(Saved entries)
• • •

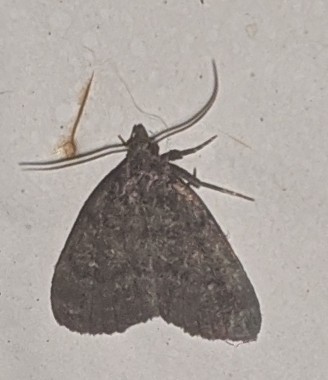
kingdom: Animalia
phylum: Arthropoda
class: Insecta
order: Lepidoptera
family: Erebidae
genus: Idia
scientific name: Idia rotundalis
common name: Rotund idia moth
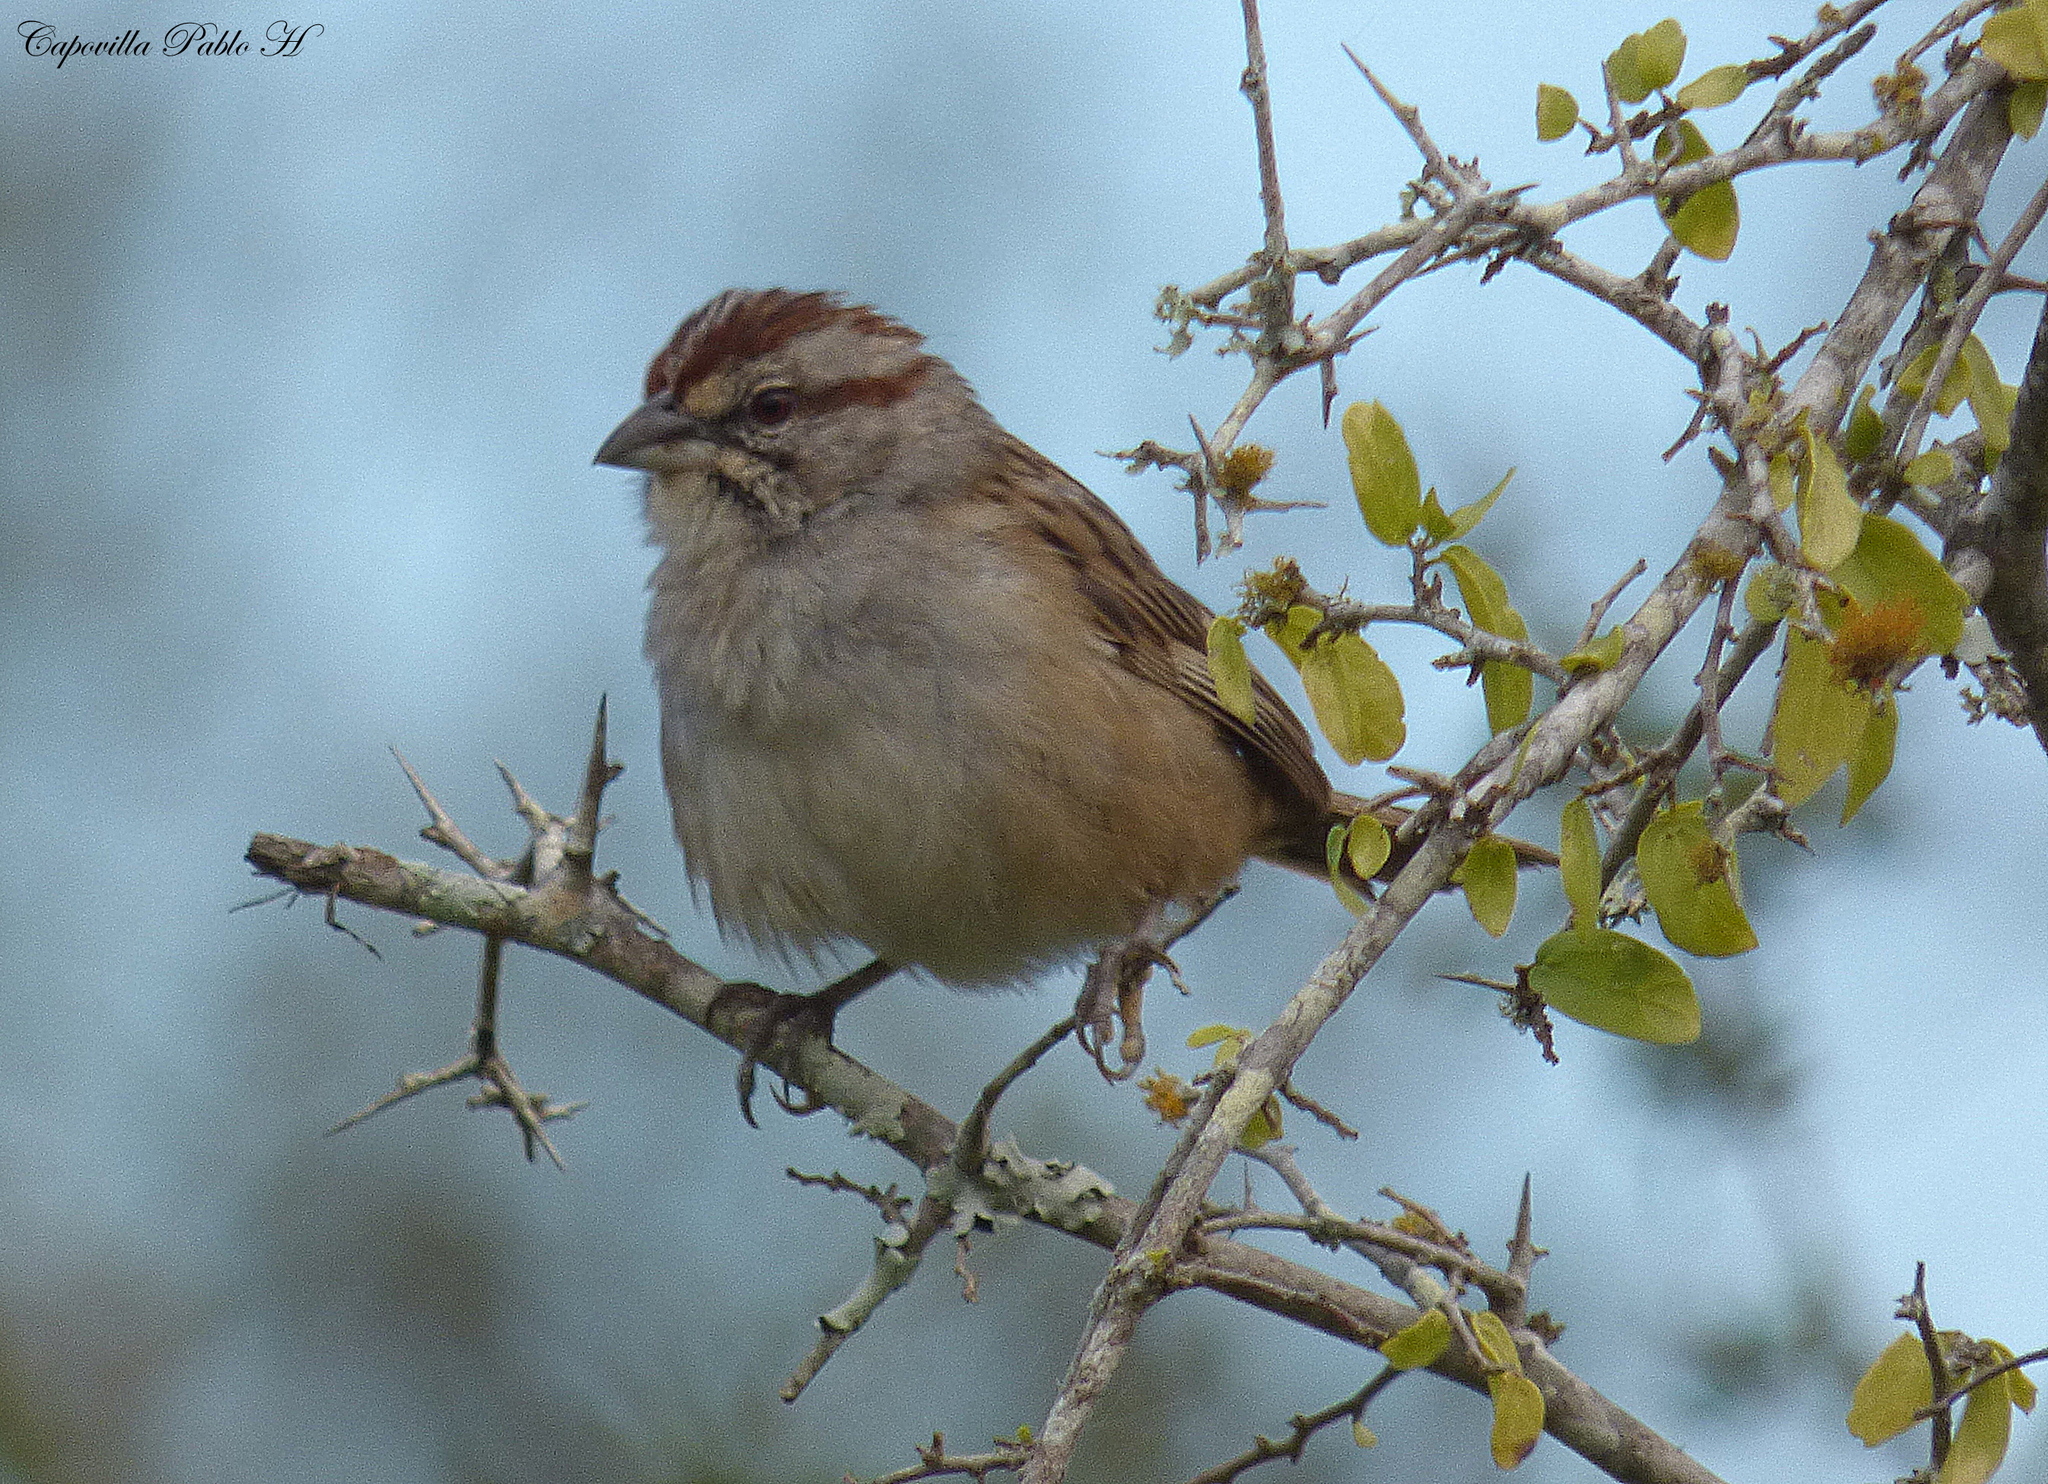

• • •

Pull every naming line out of all the records, copying each one character for character, and leave the pictures out.

- **Response to the task**:
kingdom: Animalia
phylum: Arthropoda
class: Insecta
order: Lepidoptera
family: Erebidae
genus: Idia
scientific name: Idia rotundalis
common name: Rotund idia moth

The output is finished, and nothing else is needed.